В ходячем истолковании основного положения марксизма оно получает более определенный вид, а именно, согласно этому истолкованию экономические, или, точнее говоря, производственные отношения между людьми (т. е. отношения, вытекающие из совместной деятельности их по производству материальных благ) являются причиной остальных общественных явлений. Но именно в этом понимании теория экономического материализма не может выдержать критики. Экономические (производственные) отношения людей не могут быть производящей причиной общественного строя, ибо они сами составляют часть этого строя. Они не могут существовать изолированно, но необходимо предполагают одновременное существование других общественных отношений и, в частности, тех отношений, которые носят название юридических. Экономические отношения немыслимы вне человеческого общежития, а человеческое общежитие, хотя бы самое примитивное, в свою очередь, немыслимо без правил, регулирующих взаимные отношения людей в форме прав и обязанностей, иначе говоря, без права[1]. Нет сомнения, что экономические отношения оказывают воздействие на право, т. е. изменения в экономическом быте влекут за собой изменения в правовом строе (например, развитие торговли имеет последствием образование вексельного права). Но отсюда еще нельзя сделать общего заключения, что экономика есть причина, а право — следствие, ибо и изменения права в свою очередь имеют следствием изменения экономических отношений (например, введение покровительственных пошлин может вызвать развитие той или иной отрасли промышленности). Экономические и правовые общественные отношения находятся в постоянном взаимодействии между собой, и дать общий ответ на вопрос, какие из них являются причиной, а какие — следствием, так же трудно, как разрешить известную схоластическую задачу: что раньше появляется в мире — яйцо или курица.
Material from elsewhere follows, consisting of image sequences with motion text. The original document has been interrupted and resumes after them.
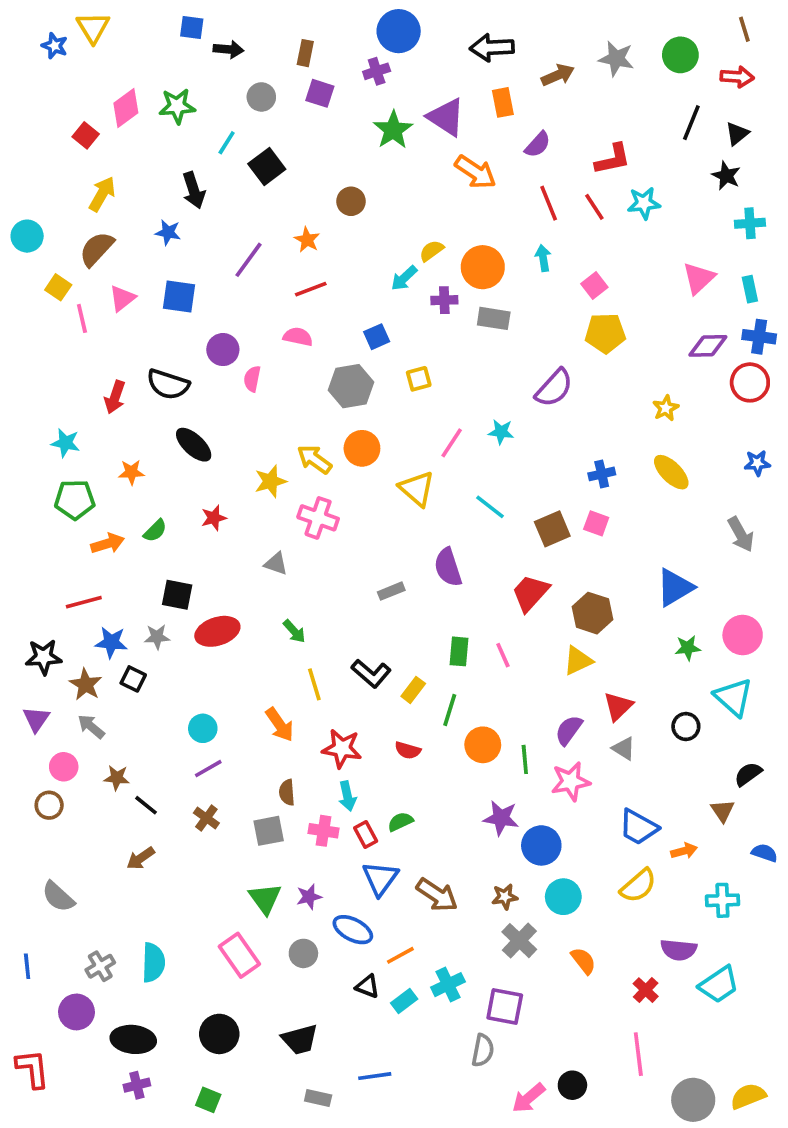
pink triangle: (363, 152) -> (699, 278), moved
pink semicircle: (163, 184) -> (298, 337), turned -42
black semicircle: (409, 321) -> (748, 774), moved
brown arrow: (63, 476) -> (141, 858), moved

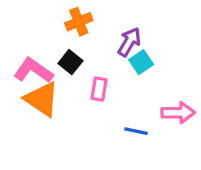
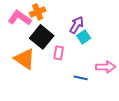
orange cross: (79, 22) -> (38, 12), moved
black square: (70, 62) -> (42, 37), size x1.6
pink L-shape: (33, 71) -> (20, 18), moved

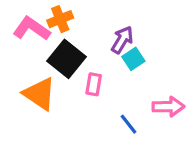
blue line: (81, 78) -> (129, 124), turned 40

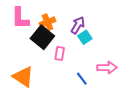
orange cross: (60, 19) -> (47, 22), moved
pink L-shape: (32, 29) -> (20, 18), turned -125
orange triangle: (40, 94) -> (23, 77), moved

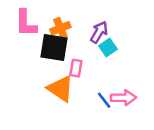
black square: (42, 37) -> (54, 48), turned -30
pink arrow: (107, 68) -> (123, 98), moved
orange triangle: (23, 77) -> (60, 89), moved

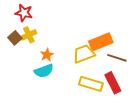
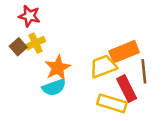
orange star: (47, 55) -> (58, 68), size x1.5
brown line: (117, 58) -> (144, 71), turned 66
red rectangle: (113, 83) -> (127, 89), moved

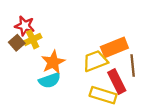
red star: (29, 16) -> (25, 26), moved

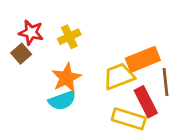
yellow cross: (33, 39) -> (69, 37), moved

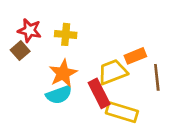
yellow cross: (69, 37) -> (66, 34), turned 30
orange rectangle: (143, 59) -> (135, 56), size x0.7
red rectangle: (146, 102) -> (99, 93), moved

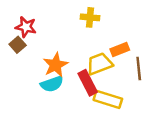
yellow cross: (66, 34) -> (90, 17), moved

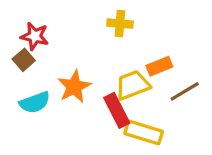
brown line: (139, 68) -> (185, 91), turned 65
cyan semicircle: (52, 84) -> (35, 102), moved

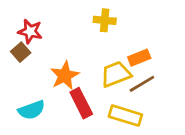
brown line: (185, 91) -> (142, 84), moved
cyan semicircle: (35, 102) -> (32, 110), moved
red rectangle: (117, 110) -> (81, 103), moved

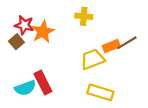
orange star: (65, 76) -> (43, 32), moved
brown line: (142, 84) -> (127, 43), moved
red rectangle: (81, 103) -> (43, 83), moved

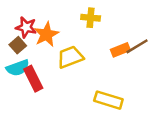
yellow trapezoid: (93, 59) -> (70, 57), moved
red rectangle: (43, 83) -> (33, 79), moved
cyan semicircle: (25, 88) -> (18, 68), moved

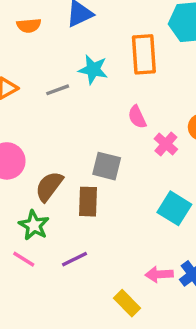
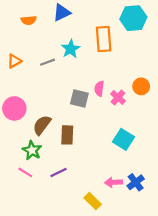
cyan star: (93, 70) -> (71, 49), turned 30
pink semicircle: (137, 117) -> (99, 89), moved, turned 32
gray square: (107, 166) -> (79, 99), moved

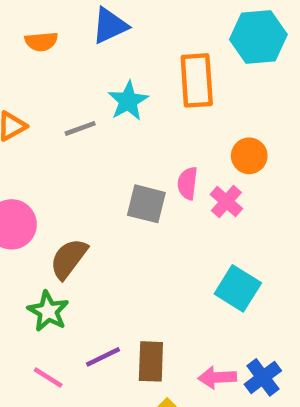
orange circle: (141, 86) -> (249, 156), moved
brown rectangle: (67, 135) -> (151, 361), moved
pink line: (25, 172) -> (48, 377), moved

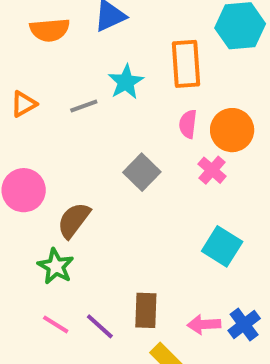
orange semicircle: (41, 42) -> (50, 30), size x1.4
orange circle: (249, 156) -> (232, 130), size x1.4
pink semicircle: (188, 183) -> (188, 124), moved
gray square: (146, 204) -> (142, 172), turned 30
purple line: (103, 357) -> (100, 326), moved, turned 68

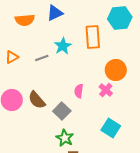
pink semicircle: (188, 124) -> (79, 91), moved
gray square: (142, 172) -> (62, 111), moved
brown semicircle: (74, 220) -> (37, 100), moved, turned -78
green star: (56, 266) -> (65, 138), moved

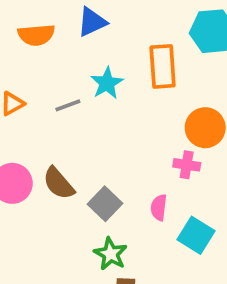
pink cross: (106, 90) -> (187, 165), turned -32
pink semicircle: (79, 91) -> (159, 207), moved

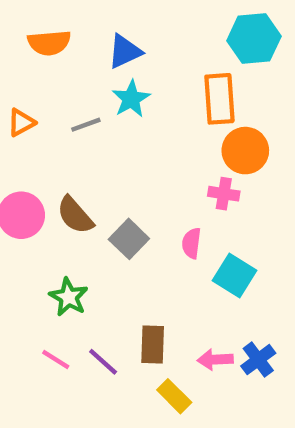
blue triangle: (92, 22) -> (125, 51), moved
orange rectangle: (163, 66) -> (219, 99), moved
green star: (111, 254) -> (69, 297), moved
Очевидно, что основную причину общественных явлений следует искать не в экономических и не в юридических отношениях людей, а в чем-то третьем, что является общей основой для тех и других. Эту общую основу можно определить гипотетически как условия производства, причем необходимо строго различать это понятие от понятия производственных или экономических отношений людей между собой. Условия производства представляют собой не взаимные экономические отношения людей, а то, что составляет их предпосылку, — обусловливающие производство отношения человека к природе. Под понятие условий производства в этом смысле могут быть подведены три главные группы факторов: 1) природа страны, где возникает данное общежитие; 2) прирожденная физическая и психическая организация составляющих общежитие людей и 3) техника производства. В зависимости от этих трех условий складываются известные экономические и правовые отношения людей как две соответствующие друг другу стороны одного и того же явления (общества).
Изменение условий производства вызывает изменение экономических отношений, причем оба ряда явлений изменяются постепенно и чередуются во взаимном влиянии друг на друга. Вследствие изменившихся условий производства возникают новые экономические отношения. При действии старого права они не могут достигнуть полного развития, но, влияя на психику людей, вызывают изменение их правовых представлений. Результатом этого является сознательное (путем закона) или бессознательное (путем обычая) изменение права, под влиянием которого, в свою очередь, складываются новые экономические отношения и т. д. Так, например, изобретение машин вызвало новые экономические отношения, не умещавшиеся в рамках старой цеховой организации промышленного труда. Следствием этого было соответствующее изменение права (установление свободы договора личного найма). В рамках нового правового строя промышленность достигла колоссального развития, которое в конечном результате привело к новым правовым преобразованиям (ограничение свободы договоров в целях защиты труда рабочих от чрезмерной эксплуатации).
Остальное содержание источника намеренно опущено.